Every other Fulham forum is now reflecting increased alarm at the rapid descent towards the drop zone, while criticism of the manager is reaching a crescendo. Further comment just means tramping over the same old ground.

What can be done by the board to prevent a slide into the Championship? Although the past two seasons the side faced a new year with less points than now, and was even closer to the bottom three, I had more faith in the personnel available then to turn things around than I do now. Next week Jol enters his fourth transfer window having to skip down to the CEO’s office setting out his case yet again for more funds from Mo’s ample wallet to reinforce the side. His track record to date does not inspire confidence.

The executives at Fulham find themselves in an odious position. The current team have looked like prime candidates for relegation over the past 10 games. Dare I suggest the game is up with our Dutch manager and he has lost - or is very close to - losing the team? Tactics were never Jol’s strong point, but there is a despair presently in both his formation tinkering and post-match comments.

Here I see Jol’s aura week by week diminishing in a manner rarely applied to Roy Hodgson or Mark Hughes. Why the difference? Both previous incumbents had but one window effectively to apply their balm on a wounded Fulham. No sooner had Hughes slipped into the hot seat than he lost his England striker to a snapped ankle. So we played half-a-season with a makeshift forward line where Clint Dempsey really earned his spurs.

Jol started 2011 in similar vein, though it was his decision to unsettle Bobby Zamora and drive him from the club, a coded message for the rest of the 30-plus club. But if you recall, the last-minute loan gamble on Andre-Pierre Gignac fell through, and with Orlando Sa little more than ballast, Fulham paid the price by tossing away progress in the Europa Cup in slapdash manner.

To Jol’s credit, by luck or design, Fulham did land Pavel Pogrebnyak in the January 2012 window, and his instant impact lifted the side as Fulham played their best football of the campaign in the last third of the season. Do you see the same happening a year on?

The misery we are suffering now has its seeds in last summer. In some respects the strong finish to the season, sterling displays from Mousa Dembele, Mahamadou Diarra’s arrival and Clint’s goals, glossed over the shortfall the club got from new signings – Marcel Gecov, Pajtim Kasami and Bryan Ruiz had negligible impact on results overall. More core members of the old guard were shipped out last summer. At the time that seemed appropriate action.

But Jol’s replacement buys have yet again come up woefully short. It is very hard now to find excuses for Jol’s mismanagement on recruiting and rebuilding. Yet again Fulham began the season without a natural target man up front. Far worse, we are now reaping the whirlwind for not supplanting Danny Murphy with a midfield playmaker to man the engine room and skipper the side.

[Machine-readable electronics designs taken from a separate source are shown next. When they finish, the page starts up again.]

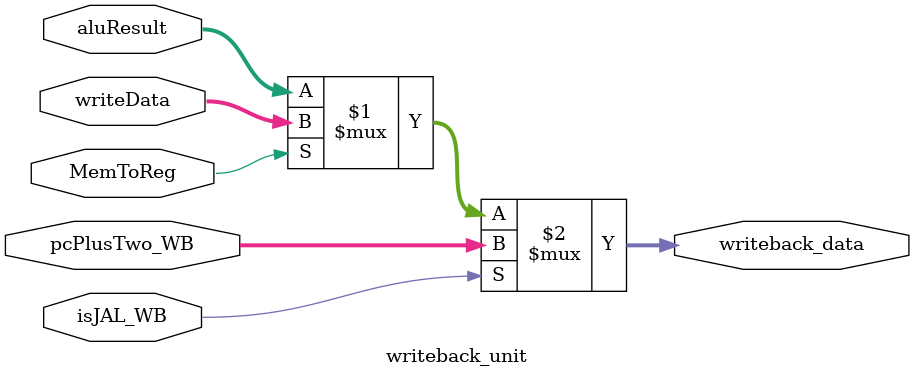
<source format=v>
module writeback_unit(
	   // inputs
	   aluResult, writeData, MemToReg, isJAL_WB, pcPlusTwo_WB,
	   // outputs
	   writeback_data
	);
	input MemToReg, isJAL_WB;
	input[15:0] aluResult, writeData, pcPlusTwo_WB;
	output [15:0] writeback_data;

	assign writeback_data = isJAL_WB ? pcPlusTwo_WB : (MemToReg ? writeData : aluResult); // this determines the value the testbench will write to register

endmodule

</source>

For whatever reasons the club has been shopping at Poundland and reduced to taking old sweats on short contracts. Not one of our exciting prospects from the academy is making progress – many in fact seem to be going backward. When we are so shot-shy in front of goal, does it not make sense to have Marcello Trotta back at the club and at least reinforcing the bench ahead of Kasami? It is transparent Fulham need substantial major talent recruited in January to turn the corner. Would you be putting the kitty into Jol’s hands now if it were your money?

Having pursued Jol for more than a year and been sold on his vision for free-flowing football at Fulham, would you as a board member now fancy pulling the rug – and where in football is the next likely candidate for the hot seat at FFC?

Somehow Fulham have managed to bring down on ourselves the ‘perfect storm.’ Even the presence of Dimitar Berbatov no longer seems to be in our best interests – what on earth are we to make of the juvenile t-shirt stunt? No wonder the other squad members can’t be bothered to turn up when the manager’s comments for four solid months suggest but two things: the rest of you aren’t fit to lace Dimi’s boots, and come January I can’t wait to find replacements for the lot of you.

What a way to run a football club. The team have not become collectively awful in the space of a few weeks. It is obvious, they no longer believe in the manager.